The set-up: After the death of her mother, Katie Greene goes to live with her aunt in Japan. She feels marginalized as a gaijin, or foreigner, because of her blond hair and clumsiness with the language and social norms. Much of that discomfort takes a back seat when she meets Tomohiro, the bad boy whose drawings are a little more than two-dimensional.
Main character’s goals: Throughout the first half of the book, Katie wants to get back to North America – a place where she knows the language and feels comfortable. Her more immediate goal, however, is figuring out Tomohiro and what causes his drawings to be so unique.
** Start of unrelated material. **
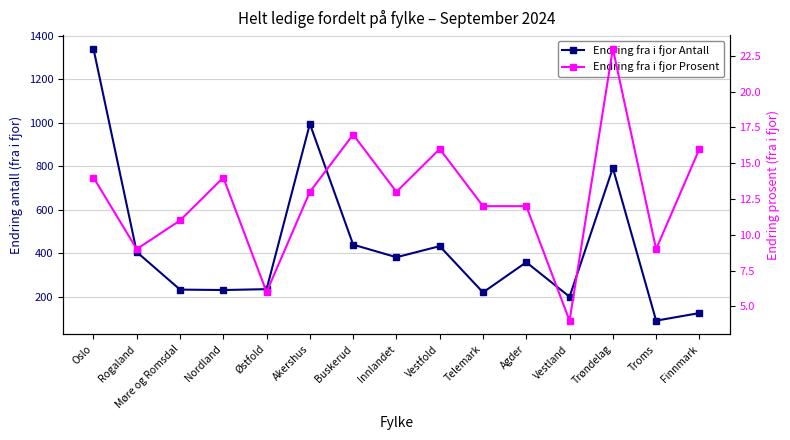

What are all the series names shown in the legend?

Endring fra i fjor Antall, Endring fra i fjor Prosent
My reaction: I was insanely curious how the author would handle juggling the language. It’s an English book, but most of the dialogue happens in Japanese…but it’s in English. And it totally worked. Sun strategically placed Japanese phrases and exclamations so that I’d remember the speech was happening in Japanese…without having to read (or know) Japanese.
And hello! What a gorgey cover!
Of interest to writers: Setting. Setting setting setting. This relates to the dialogue in part – I was able to feel a part of things when I was included in the language, but even more engaging was the total immersion in another culture and place. Katie’s the perfect gateway character to the setting, because it’s new to her as well.
Bottom line: A unique & edgy paranormal with a sweet, believable romance. And blossoms raining down from cherry trees.
To visit Amanda Sun’s blog, click here.
Reminds me of: Silver by Talia Vance, for its unique take on an old mythology.